***** 原文节选 *****
WTO的历史发展,与条约的作用密不可分。如前所述,1944年到1948年,国际社会曾经讨论建立ITO,后以GATT代之,并在GATT基础上发展了WTO.那么为什么ITO未能建立?为什么GATT能够成功?为什么GATT能够发展成为WTO?仔细分析,都是条约问题。
ITO是一个国际组织,它需要通过条约建立。而条约的缔结又需要经过一定的程序,主要是签署或批准。[6]只有经过这样的程序,条约才能生效并对当事方产生约束的效力。签署是国家行政机关主要是对外关系机关的事情。谈判代表达成协议,由有权的行政当局代表国家对协议的内容表示同意,这就是签署。批准则是国家立法机关的事情,是立法机关对协议内容表示的同意。批准程序是现代国家体制在国际公法上的反映。由于条约涉及到在国内法上的地位,包括作为国内法在本国的实施,为了保证条约获得本国法的地位并在国内贯彻落实,立法机关对条约的批准成为必需。立法机关的批准还意味着国内社会广泛参与国际法的制订,或者说对行政权力的制约,因为立法机关通常是普选产生的。笼统地讲,重要的条约特别是一般性多边条约(包括建立国际组织的条约)都需要批准。条约是否需要批准由缔约国决定,缔约国可以在条约文本中规定本条约是否需要批准。国内法也可以对本国需要批准的条约做出规定。签署和批准在国际公法上是有意义的。如果条约无需批准,签署就意味着国家对承受条约约束而表示的同意。如果条约需要批准,则批准才具有此等意义,在这种情况下,签署仅仅代表国家行政机关对条约文本的认可。
ITO宪章因涉及参加国际组织,在参与起草的一些国家国内法看来需要经过批准。然而,由于当时国内政治气候的原因,美国国会拒绝批准。美国国会的这一态度,导致了ITO的流产,因为缺少了美国这样一个贸易大国的参加,该组织是没有实质意义的。[7]条约的批准程序阻碍了ITO的建立。
GATT之所以能够替代ITO而发挥作用,则是条约签署的效果。1947年日内瓦会议上起草的GATT,从美国国内法来看,只要是作为关税减让及限制阻碍贸易措施的协议,而不涉及成立国际组织,是无需国会批准的。美国行政当局及其他一些国家的政府,出于对国际贸易秩序特别是各自利益的考虑,强烈希望GATT尽快实施。于是,它们制订并签署了《临时适用议定书》,使其成为迅速生效的条约。[8]更重要的是,它们借该议定书适用GATT内容,扩展了条约的效力范围。
*****
> [练习活动 1]:
根据关于WTO与条约的这段文字回答:
(a) 签署是哪一类国家机关的事情?
(b) 哪个机构拒绝批准ITO宪章?
(c) GATT是在哪一年的什么会议上起草的?
> [练习活动 2]: 关于WTO与条约的这段文字里出现了哪些英文缩写?请全部列出。
> [练习活动 3]: 从关于WTO与条约的这段文字最后一句之后接着续写。
***** 给定记录 *****
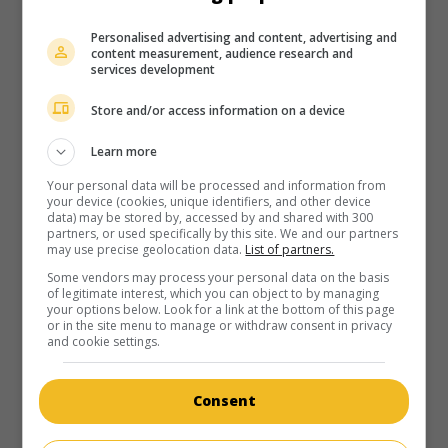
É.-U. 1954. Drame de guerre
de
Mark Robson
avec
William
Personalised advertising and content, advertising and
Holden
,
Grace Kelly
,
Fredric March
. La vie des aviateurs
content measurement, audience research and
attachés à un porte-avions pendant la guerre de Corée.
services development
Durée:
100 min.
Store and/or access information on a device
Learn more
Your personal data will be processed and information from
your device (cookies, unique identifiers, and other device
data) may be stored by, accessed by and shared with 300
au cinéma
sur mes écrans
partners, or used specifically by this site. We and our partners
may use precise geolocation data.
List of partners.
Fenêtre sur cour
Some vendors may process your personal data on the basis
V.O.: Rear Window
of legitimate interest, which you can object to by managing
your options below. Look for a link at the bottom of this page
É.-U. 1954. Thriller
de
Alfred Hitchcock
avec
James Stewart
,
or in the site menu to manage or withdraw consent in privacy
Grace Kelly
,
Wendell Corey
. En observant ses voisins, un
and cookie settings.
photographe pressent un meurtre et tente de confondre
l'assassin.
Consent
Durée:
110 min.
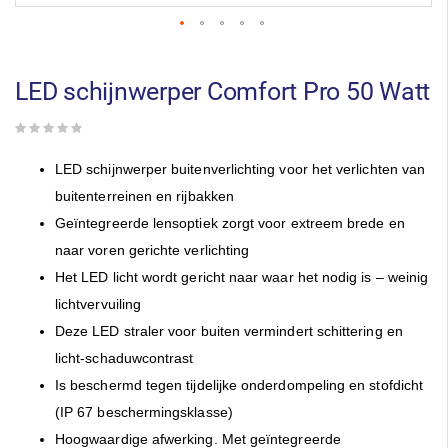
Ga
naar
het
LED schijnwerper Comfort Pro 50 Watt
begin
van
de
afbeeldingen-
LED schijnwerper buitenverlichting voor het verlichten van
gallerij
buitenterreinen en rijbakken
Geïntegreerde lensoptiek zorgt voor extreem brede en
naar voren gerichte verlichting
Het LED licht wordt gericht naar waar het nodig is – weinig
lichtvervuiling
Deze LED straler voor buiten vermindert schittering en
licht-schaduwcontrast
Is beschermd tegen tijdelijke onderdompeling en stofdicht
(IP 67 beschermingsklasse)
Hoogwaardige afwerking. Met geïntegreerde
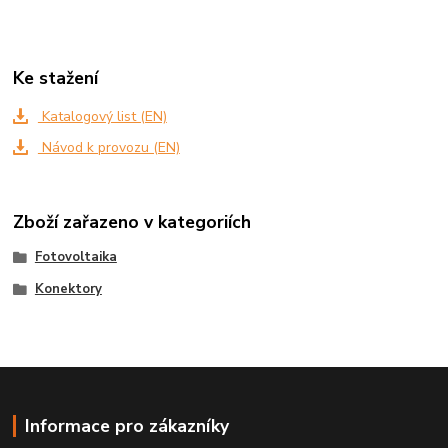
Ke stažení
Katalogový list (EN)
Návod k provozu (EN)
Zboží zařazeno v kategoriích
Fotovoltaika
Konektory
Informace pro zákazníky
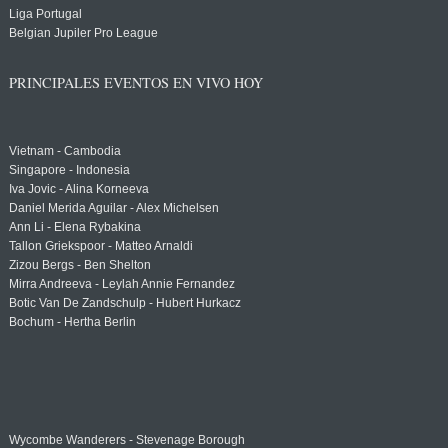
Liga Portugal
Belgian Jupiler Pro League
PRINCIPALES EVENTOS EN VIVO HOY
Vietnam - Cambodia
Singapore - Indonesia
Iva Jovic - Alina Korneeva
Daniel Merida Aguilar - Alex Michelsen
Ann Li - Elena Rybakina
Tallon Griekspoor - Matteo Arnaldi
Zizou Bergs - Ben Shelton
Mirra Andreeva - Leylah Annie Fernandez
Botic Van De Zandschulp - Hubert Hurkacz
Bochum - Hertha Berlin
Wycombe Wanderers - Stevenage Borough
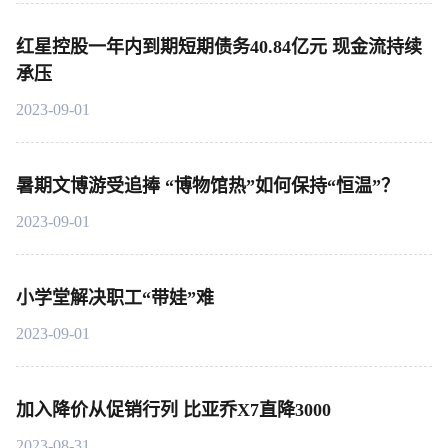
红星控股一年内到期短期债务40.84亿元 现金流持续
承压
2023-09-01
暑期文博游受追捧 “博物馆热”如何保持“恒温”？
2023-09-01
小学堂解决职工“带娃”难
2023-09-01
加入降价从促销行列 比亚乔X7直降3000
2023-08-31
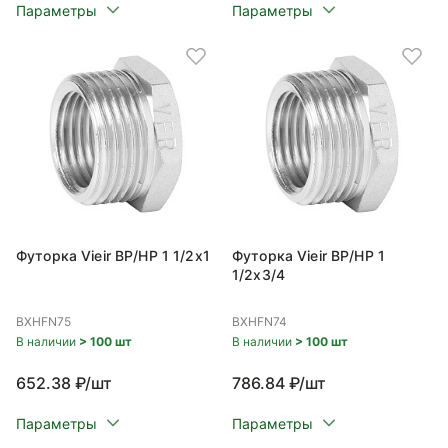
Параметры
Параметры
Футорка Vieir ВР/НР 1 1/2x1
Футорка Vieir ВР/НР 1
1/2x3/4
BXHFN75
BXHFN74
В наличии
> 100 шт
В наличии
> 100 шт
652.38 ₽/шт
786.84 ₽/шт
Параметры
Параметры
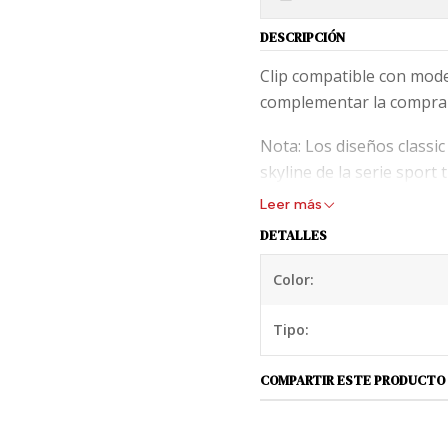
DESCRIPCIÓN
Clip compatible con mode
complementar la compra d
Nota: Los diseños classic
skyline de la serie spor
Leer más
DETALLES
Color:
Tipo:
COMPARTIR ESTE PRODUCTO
*****
> [作答结果 1]:
(a) 国家行政机关,主要是对外关系机关。
(b) 美国国会。
(c) 1947年的日内瓦会议。

> [作答结果 2]: WTO、ITO、GATT

> [作答结果 3]:
理论上讲,有关缔约方直接签署 GATT并使其生效并非不可行,但至少有两个法律的原因促使它们采用《临时议定书》的方法。主要原因在于美国国内法。美国行政当局签订关税减让协议乃是根据国会法律的授权,而当时的授权是临时性的,即有关协议对美国的约束不能超过一定期限,美国行政当局只能签订一定期限的协议。另一个原因是,删除了成立国际组织条款的GATT,在其他一些缔约方的国内法上仍可能需要批准,签署《临时议定书》可以避免拖延 GATT开始适用的时间。[9]
为了绕过国内批准程序,有关缔约方在《临时适用书》中还做了一个特殊规定,这就是 “祖父权”条款。按照该议定书的规定,GATT的第一部分最惠国待遇和关税减让义务,以及第三部分程序条款,是该议定书当事方即GATT缔约方必须履行的。而第二部分构成了一种例外。该部分规定的一些重要义务,例如关税手续、配额、补贴、反倾销以及国民待遇等,不是缔约方必须履行的义务,缔约方享有所谓的祖父权,即它们有权继续适用在其成为GATT缔约方时已经存在的国内立法,即使此等立法与第二部分义务相冲突。“祖父权”条款解决了大多数GATT缔约方行政当局同意适用GATI‘而产生的国内宪法问题,使它们得以直接签署《临时适用议定书》。[10]
GATT通过《临时适用议定书》对其缔约方发生了约束效力。这种“临时”的条约效力不断地续展,一直到1995年WTO正式成立。GATT的事实存在和成功运行,与条约的作用是分不开的。
WTO的正式建立依赖于1994年马拉喀什协议,它被称为“WTO宪章”。WTO宪章被视为新条约而不是旧条约或GATT的修改。[11]这意味着WTO是1995年正式成立的国际组织,接受该宪章及有关协议的GATT1947缔约方以及欧共体都是WTO的创始成员方。[12]为什么该宪章被作为新条约对待?因为作为旧条约需要修改GATT,这不仅仅是增加有关设立国际组织条款的问题,还意味着要经过GATT复杂的修改程序以及加入程序。[13]而这些已经没有必要了。重要的是,GATT缔约方已就建立一个贸易组织及全面适用GATT等问题,包括废除GATT中的“祖父权”条款,达成了一揽子协议,新条约能够使这些成果迅速生效,新条约成为选择。
新条约不仅能够反映新的协议成果,又能够保持历史的延续性。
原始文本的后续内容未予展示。